Exercise objective
Render the lines of the items below as a Markdown table with the columns Row and Line, from the line containing "In degrees, what" through the line containing "Answer: approximately 315°", both included. Omit blank lines and anything outside that range.

(Records provided Opens)

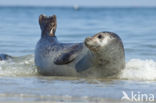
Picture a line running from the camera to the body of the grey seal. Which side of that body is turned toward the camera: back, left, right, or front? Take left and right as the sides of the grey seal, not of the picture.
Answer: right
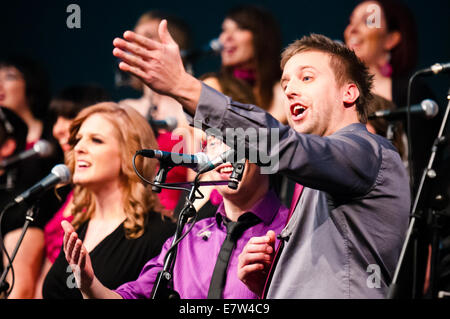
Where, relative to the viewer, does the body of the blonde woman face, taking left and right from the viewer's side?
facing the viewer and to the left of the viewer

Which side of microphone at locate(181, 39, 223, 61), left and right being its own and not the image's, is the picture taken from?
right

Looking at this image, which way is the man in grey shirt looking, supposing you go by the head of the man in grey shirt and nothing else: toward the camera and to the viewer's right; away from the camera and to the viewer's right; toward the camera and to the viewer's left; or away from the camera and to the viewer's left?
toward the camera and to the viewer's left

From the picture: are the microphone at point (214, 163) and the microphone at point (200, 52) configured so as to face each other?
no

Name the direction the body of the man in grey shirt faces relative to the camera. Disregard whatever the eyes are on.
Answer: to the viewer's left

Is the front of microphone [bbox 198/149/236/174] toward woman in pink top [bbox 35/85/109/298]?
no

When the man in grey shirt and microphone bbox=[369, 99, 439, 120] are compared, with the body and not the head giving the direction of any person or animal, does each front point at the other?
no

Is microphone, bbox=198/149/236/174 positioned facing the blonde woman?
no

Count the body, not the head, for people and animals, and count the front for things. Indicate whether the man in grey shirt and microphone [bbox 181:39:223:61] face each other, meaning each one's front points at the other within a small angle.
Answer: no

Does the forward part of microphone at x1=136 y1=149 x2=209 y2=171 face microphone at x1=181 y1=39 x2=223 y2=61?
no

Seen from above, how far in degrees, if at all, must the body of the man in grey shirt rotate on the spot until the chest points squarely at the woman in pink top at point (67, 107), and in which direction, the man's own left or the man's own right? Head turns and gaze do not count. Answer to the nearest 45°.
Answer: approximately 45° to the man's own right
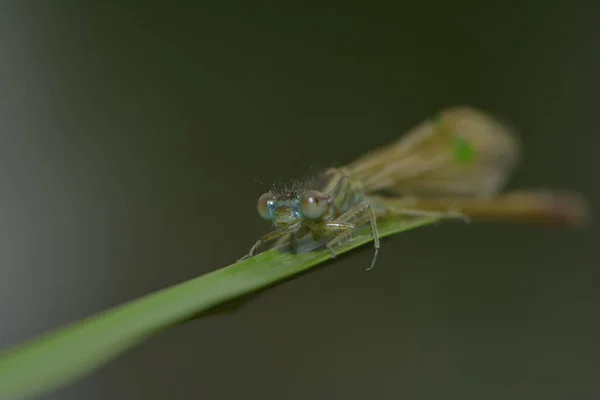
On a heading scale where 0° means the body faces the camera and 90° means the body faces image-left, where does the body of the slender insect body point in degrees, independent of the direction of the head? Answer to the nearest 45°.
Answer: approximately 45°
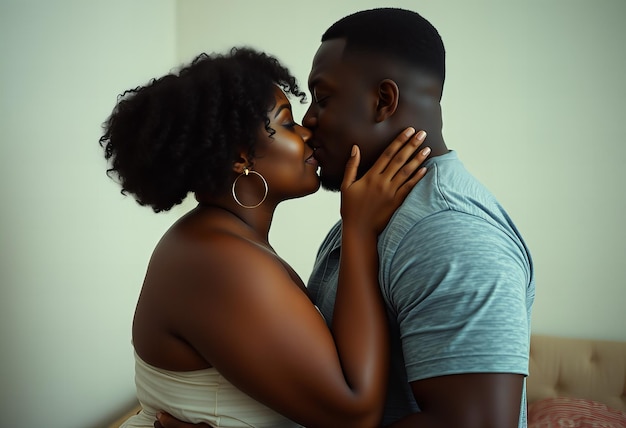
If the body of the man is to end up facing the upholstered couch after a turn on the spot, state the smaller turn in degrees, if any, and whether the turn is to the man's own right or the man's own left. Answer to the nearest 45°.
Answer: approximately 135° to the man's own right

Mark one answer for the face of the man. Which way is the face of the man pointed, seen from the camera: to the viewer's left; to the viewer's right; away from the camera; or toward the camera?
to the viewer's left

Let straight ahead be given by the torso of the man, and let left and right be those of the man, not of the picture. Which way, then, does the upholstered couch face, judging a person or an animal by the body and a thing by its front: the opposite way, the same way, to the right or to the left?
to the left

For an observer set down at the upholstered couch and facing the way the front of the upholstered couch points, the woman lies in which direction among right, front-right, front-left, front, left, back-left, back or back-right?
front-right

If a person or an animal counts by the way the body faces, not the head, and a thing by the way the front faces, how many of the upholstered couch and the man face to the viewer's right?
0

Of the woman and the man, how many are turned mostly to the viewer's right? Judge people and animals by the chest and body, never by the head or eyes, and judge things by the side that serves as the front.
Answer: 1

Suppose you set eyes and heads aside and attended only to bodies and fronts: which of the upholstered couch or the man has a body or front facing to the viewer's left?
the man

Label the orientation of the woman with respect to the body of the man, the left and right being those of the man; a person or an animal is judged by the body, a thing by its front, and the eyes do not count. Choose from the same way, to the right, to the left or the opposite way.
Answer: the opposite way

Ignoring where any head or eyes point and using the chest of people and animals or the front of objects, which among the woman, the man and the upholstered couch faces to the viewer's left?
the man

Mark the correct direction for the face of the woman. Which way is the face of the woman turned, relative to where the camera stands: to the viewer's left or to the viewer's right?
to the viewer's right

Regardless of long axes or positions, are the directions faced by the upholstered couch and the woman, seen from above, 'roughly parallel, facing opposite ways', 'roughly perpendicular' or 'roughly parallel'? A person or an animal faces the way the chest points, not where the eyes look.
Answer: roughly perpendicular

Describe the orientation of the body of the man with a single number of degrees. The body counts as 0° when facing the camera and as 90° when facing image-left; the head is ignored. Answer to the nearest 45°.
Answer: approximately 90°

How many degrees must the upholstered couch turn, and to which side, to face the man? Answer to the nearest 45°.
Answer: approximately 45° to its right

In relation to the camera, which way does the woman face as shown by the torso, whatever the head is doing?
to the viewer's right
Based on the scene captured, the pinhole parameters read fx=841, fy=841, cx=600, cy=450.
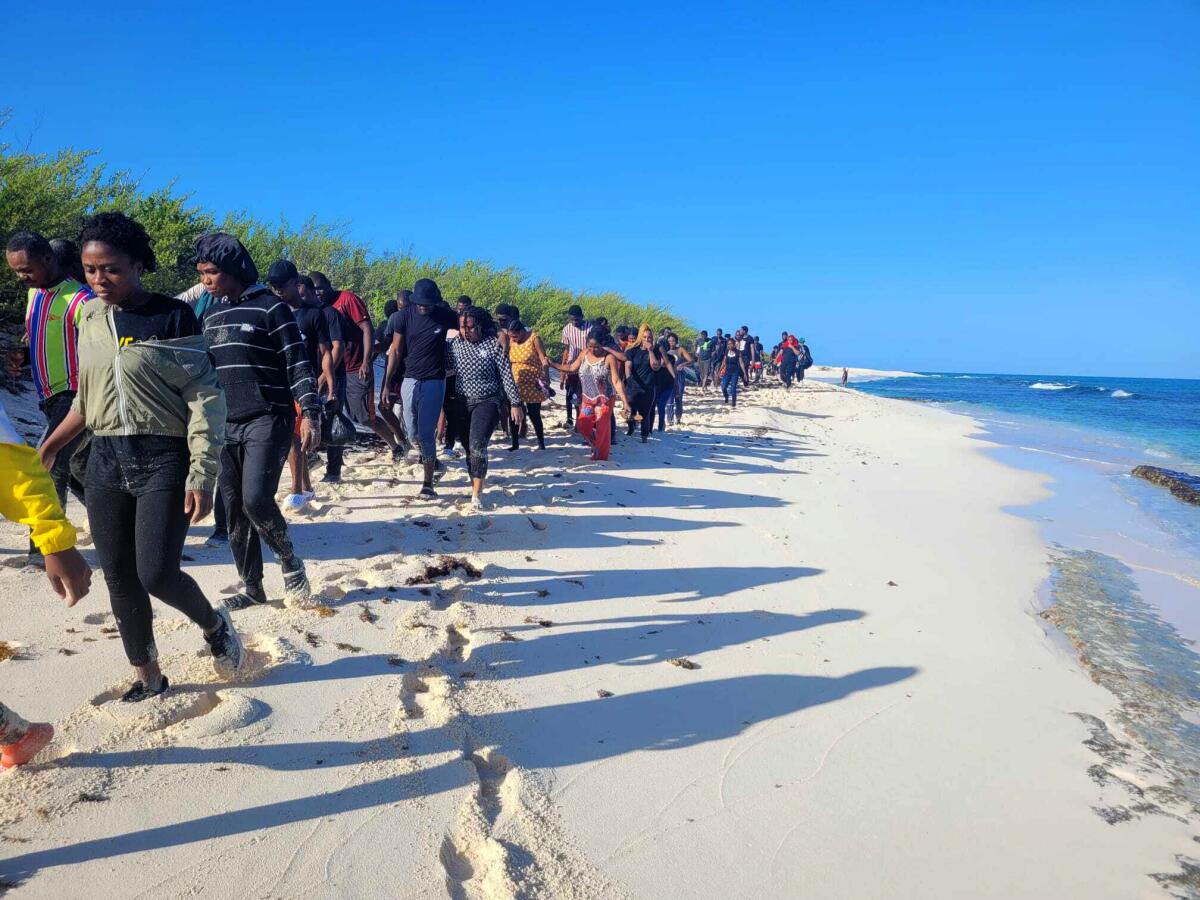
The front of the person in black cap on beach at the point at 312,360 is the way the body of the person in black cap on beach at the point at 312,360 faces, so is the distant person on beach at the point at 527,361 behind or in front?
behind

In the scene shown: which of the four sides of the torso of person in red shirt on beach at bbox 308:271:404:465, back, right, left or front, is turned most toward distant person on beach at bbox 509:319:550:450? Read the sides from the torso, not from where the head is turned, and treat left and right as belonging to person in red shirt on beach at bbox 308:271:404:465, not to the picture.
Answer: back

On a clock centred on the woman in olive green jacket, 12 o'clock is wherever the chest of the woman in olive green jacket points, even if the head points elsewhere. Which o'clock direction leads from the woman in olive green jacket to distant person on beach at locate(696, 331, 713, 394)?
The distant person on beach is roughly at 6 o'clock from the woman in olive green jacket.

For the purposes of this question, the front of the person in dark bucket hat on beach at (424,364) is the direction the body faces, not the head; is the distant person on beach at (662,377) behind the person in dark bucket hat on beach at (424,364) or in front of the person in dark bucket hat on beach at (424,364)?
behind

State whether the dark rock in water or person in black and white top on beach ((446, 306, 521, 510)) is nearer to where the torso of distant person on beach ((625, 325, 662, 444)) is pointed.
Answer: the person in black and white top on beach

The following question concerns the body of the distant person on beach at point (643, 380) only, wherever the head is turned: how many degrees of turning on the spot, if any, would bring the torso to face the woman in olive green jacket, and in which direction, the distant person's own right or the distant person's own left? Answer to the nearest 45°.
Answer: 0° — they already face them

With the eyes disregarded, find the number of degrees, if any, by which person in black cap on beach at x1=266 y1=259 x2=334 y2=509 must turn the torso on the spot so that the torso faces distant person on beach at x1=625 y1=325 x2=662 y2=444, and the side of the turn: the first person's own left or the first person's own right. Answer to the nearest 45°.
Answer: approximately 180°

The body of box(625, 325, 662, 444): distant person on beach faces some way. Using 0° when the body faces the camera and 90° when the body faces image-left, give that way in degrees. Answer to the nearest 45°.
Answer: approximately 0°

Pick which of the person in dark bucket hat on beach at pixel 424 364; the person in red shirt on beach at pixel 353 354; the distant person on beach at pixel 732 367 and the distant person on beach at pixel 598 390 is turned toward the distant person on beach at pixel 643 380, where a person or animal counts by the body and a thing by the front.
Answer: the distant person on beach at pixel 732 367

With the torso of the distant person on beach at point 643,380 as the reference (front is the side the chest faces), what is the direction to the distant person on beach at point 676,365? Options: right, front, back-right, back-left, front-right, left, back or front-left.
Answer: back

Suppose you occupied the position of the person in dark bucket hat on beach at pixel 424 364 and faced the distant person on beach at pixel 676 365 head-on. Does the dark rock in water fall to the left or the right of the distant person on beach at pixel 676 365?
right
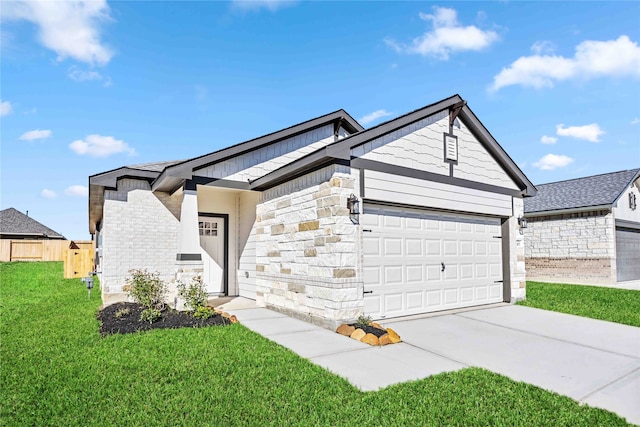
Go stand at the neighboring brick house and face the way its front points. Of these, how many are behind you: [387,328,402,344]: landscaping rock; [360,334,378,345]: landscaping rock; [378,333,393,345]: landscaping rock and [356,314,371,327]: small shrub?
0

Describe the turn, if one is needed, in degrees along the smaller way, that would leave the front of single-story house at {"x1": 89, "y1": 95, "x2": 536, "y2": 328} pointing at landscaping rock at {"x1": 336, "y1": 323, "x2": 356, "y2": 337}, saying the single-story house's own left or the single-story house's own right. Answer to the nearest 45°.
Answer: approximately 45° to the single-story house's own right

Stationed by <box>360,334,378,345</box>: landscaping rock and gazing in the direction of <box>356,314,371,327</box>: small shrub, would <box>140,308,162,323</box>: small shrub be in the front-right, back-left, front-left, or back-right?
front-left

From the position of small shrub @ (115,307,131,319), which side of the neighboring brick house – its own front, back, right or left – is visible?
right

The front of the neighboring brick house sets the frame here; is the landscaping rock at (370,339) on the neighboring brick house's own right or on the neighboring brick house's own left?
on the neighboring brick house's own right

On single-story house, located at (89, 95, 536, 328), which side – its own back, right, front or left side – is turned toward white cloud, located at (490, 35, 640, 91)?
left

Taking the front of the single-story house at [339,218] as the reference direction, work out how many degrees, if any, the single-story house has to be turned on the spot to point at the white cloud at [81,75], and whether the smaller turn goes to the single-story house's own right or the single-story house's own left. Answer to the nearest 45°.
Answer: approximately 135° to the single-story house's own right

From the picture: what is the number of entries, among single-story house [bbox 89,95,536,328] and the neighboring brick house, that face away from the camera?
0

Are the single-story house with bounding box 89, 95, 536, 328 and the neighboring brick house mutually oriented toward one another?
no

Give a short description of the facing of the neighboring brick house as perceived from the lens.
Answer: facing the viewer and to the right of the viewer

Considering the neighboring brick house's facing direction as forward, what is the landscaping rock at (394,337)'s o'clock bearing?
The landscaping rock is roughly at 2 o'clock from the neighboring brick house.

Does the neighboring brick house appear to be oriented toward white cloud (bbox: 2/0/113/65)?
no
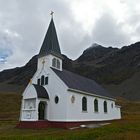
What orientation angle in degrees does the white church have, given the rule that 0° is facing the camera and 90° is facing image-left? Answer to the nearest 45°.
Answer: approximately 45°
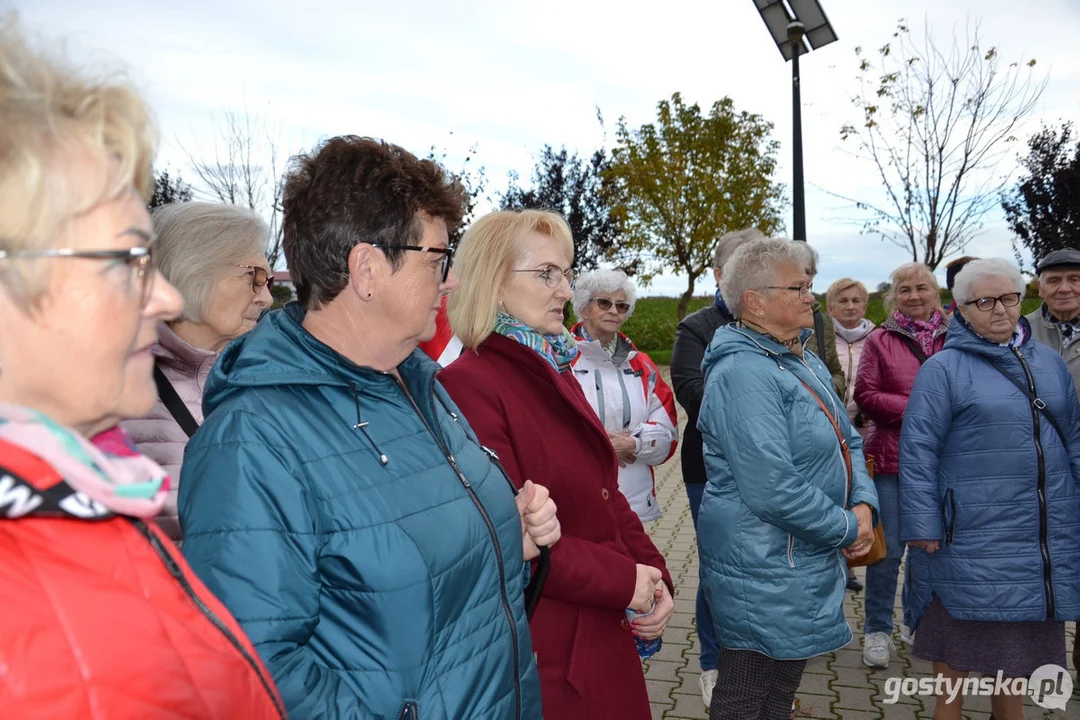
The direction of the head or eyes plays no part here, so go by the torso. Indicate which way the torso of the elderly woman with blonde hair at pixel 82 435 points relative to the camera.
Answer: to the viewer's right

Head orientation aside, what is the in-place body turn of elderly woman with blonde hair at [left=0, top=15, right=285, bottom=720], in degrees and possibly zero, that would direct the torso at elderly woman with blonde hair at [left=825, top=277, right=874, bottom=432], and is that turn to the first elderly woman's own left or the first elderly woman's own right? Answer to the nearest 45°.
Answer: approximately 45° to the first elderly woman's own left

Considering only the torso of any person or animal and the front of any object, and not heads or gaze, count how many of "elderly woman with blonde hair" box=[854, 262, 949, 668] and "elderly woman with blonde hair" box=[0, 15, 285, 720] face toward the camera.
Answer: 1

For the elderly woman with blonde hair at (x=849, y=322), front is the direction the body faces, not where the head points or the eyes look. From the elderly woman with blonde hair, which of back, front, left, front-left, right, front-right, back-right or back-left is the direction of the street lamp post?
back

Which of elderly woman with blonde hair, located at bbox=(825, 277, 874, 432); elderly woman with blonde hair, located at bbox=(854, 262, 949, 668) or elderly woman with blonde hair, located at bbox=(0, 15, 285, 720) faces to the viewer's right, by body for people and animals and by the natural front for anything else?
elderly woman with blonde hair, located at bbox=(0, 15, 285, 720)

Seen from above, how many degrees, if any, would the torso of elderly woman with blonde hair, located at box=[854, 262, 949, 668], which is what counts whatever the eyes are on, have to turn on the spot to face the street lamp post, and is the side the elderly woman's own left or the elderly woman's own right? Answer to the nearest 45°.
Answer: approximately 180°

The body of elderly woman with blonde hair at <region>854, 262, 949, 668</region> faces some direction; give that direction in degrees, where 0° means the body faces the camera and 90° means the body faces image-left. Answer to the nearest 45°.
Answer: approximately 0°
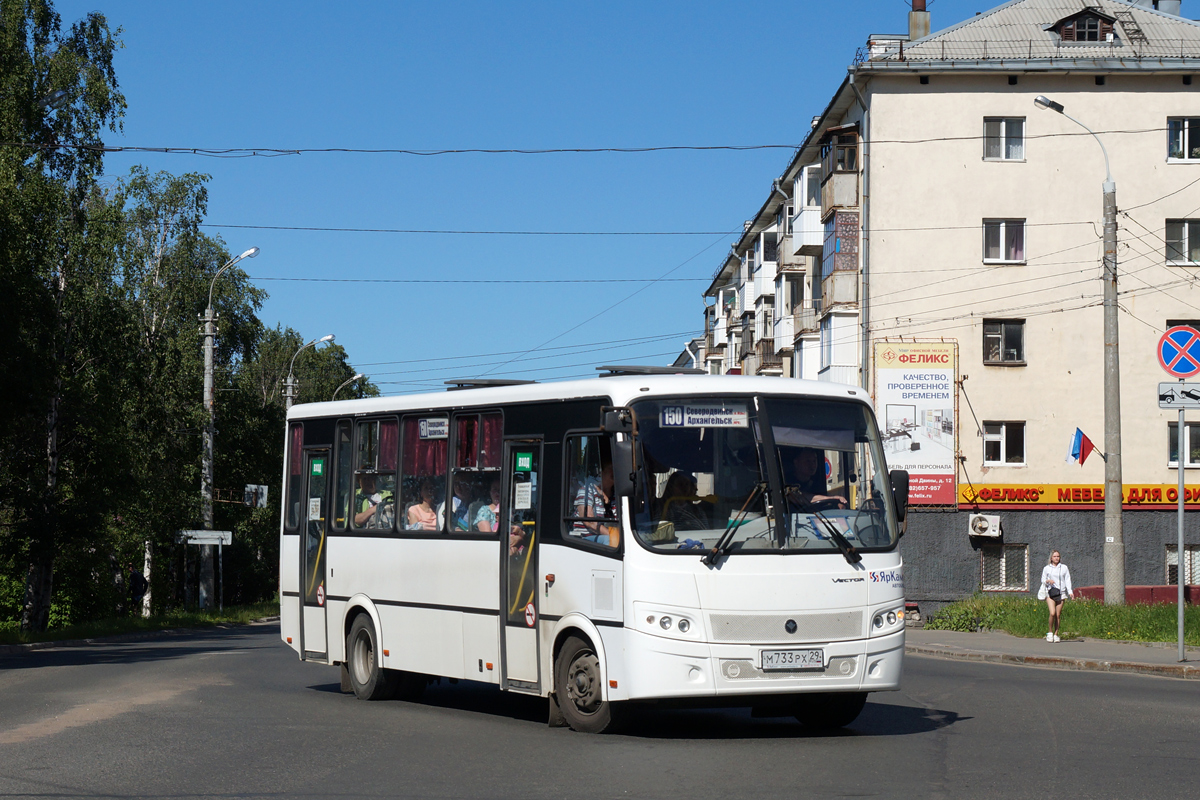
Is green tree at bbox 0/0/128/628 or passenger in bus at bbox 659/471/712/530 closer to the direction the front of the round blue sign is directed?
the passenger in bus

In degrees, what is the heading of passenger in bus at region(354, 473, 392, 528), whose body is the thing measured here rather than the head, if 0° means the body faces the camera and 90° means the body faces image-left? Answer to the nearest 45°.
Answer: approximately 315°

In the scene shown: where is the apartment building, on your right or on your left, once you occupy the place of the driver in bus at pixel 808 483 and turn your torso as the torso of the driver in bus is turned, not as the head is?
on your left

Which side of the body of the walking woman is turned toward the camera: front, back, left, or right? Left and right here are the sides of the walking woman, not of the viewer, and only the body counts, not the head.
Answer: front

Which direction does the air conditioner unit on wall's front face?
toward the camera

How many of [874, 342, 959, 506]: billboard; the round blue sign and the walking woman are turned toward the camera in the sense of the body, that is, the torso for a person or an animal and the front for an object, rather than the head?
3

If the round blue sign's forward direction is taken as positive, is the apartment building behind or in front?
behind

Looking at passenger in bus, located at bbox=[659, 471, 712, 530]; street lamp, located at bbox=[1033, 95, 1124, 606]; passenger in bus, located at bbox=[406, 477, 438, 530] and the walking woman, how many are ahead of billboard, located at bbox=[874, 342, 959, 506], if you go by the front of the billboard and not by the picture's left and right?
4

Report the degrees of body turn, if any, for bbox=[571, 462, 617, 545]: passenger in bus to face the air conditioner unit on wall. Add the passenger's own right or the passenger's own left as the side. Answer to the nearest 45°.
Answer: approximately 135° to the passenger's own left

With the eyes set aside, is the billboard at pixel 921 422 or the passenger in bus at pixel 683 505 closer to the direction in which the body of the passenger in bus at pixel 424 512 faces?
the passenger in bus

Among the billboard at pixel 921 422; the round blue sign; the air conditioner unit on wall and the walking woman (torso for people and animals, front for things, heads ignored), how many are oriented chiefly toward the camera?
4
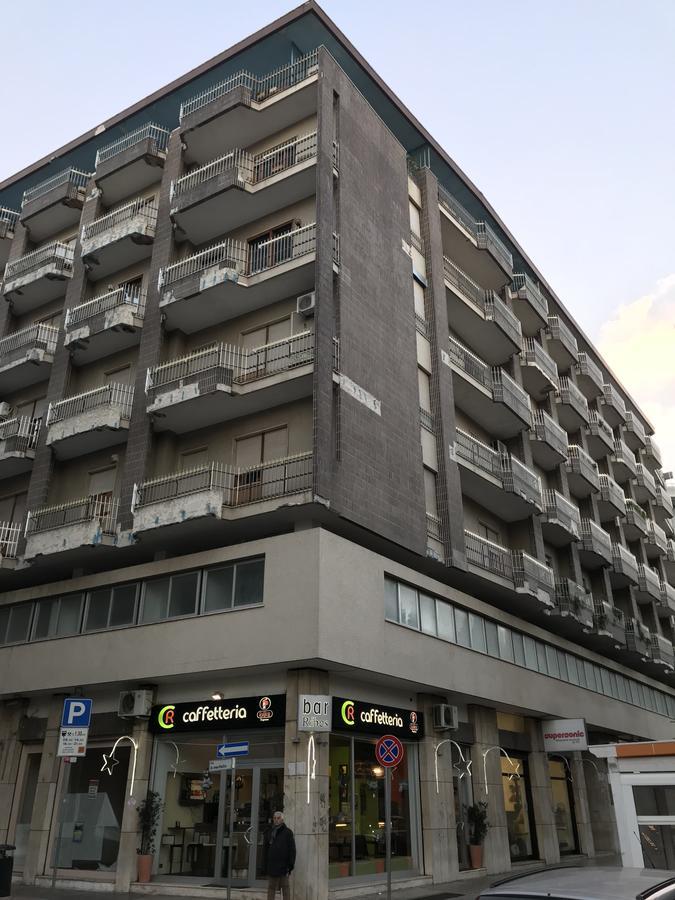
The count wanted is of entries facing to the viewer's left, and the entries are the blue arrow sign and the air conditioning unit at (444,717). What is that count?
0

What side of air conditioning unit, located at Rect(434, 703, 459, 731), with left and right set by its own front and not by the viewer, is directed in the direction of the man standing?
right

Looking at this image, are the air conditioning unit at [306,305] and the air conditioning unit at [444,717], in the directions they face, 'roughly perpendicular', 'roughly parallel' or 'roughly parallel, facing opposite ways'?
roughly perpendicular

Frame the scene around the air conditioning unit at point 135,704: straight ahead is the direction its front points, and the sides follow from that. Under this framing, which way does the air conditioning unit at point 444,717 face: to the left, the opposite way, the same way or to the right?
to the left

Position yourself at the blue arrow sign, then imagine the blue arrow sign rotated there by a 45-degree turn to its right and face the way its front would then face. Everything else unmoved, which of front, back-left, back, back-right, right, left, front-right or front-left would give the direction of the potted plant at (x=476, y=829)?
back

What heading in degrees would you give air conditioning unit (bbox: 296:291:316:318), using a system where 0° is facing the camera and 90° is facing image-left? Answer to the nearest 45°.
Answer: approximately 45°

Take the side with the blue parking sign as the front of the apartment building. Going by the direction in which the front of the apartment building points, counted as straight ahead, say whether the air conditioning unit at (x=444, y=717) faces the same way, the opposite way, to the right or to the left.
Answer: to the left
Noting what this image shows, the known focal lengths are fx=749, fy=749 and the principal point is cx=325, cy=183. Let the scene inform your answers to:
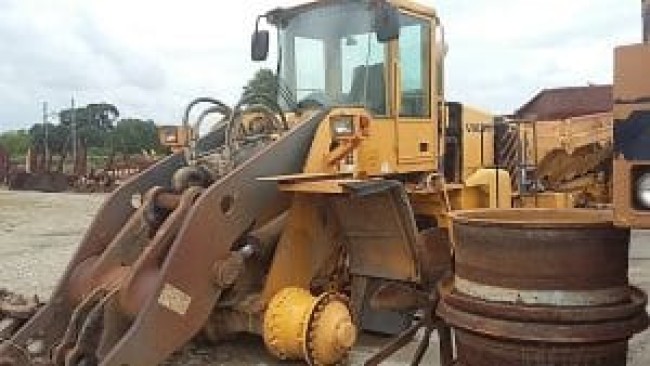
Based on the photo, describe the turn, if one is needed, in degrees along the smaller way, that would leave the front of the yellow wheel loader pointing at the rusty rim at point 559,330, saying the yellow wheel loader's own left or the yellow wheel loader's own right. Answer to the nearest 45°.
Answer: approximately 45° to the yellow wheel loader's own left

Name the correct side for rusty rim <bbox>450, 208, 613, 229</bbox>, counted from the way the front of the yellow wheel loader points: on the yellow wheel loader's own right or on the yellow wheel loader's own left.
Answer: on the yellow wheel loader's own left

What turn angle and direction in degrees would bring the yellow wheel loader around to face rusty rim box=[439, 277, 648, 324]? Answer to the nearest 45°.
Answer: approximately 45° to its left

(Records provided Closes)

Output of the exercise
| Row | Line |
|---|---|
| 1 | In degrees, what is the heading of passenger in bus at region(354, 473, 392, 528), whose body is the thing measured here rather than the head, if 0° means the body faces the camera and 90° means the body faces image-left? Answer to the nearest 45°. |
| 2 | Answer: approximately 315° |